(#7 in the Annie series)
Here’s how China has changed, Nikki says, in the four years since she was last here:
—There’s not nearly as much smoking in public as there used to be. Typically, only men smoke and fewer seem to be. Also there are “no smoking” signs in a lot of places, including restaurants and hotels and at elevators.
—Likewise, you don’t see people spitting on the street as much. Or dog poop on the street. Or people (usually men) just taking a piss on the street or in a corner.
—You find more western, pedestal-style toilets, though Nikki prefers to use the squatty potties (my term) that amount to a porcelain hole in the floor, which are more sanitary, she says. Otherwise, women climb on top of the pedestal and squat anyway. TMI, right?
China is still hotter than snot, though, in summer with humidity of the sort that leaves you noodle limp the moment you leave an air conditioned space.
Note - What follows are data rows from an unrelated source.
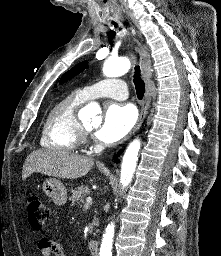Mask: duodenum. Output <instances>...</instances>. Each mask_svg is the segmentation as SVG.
Returning a JSON list of instances; mask_svg holds the SVG:
<instances>
[{
  "mask_svg": "<svg viewBox=\"0 0 221 256\" xmlns=\"http://www.w3.org/2000/svg\"><path fill=\"white\" fill-rule=\"evenodd\" d=\"M90 253L92 256H98L99 254V243L96 240H90L88 244Z\"/></svg>",
  "mask_w": 221,
  "mask_h": 256,
  "instance_id": "410a0bca",
  "label": "duodenum"
}]
</instances>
And not all public spaces (particularly restaurants) pop for A/C. They have big fans that move around the hot air, and locals seem fine with that. I can’t believe I’m envious of Sacramento, which this week is sporting 105-degree days. We say this as if we know otherwise, but many of us Californians don’t know the difference: But it’s a dry heat. Right now I’d love me some dry heat.
If on this journey I have had Chinese food forever redefined for me, I now also have a new definition of “hot.” In weather and in food. (Hunan loves its chiles!) My privilege as a white, college-educated female professor comes blaring at me here, too. I understand now why so many people in the world think of Americans as “rich.” We are, by comparison. I have a whole house to myself (though I will have a new housemate and a new cat by the time I get home). I own a car and drive myself to work at a college each day. I am beyond fortunate, and while I know this very well because there are plenty of people who have far less than I in my very city, it’s even more obvious in China.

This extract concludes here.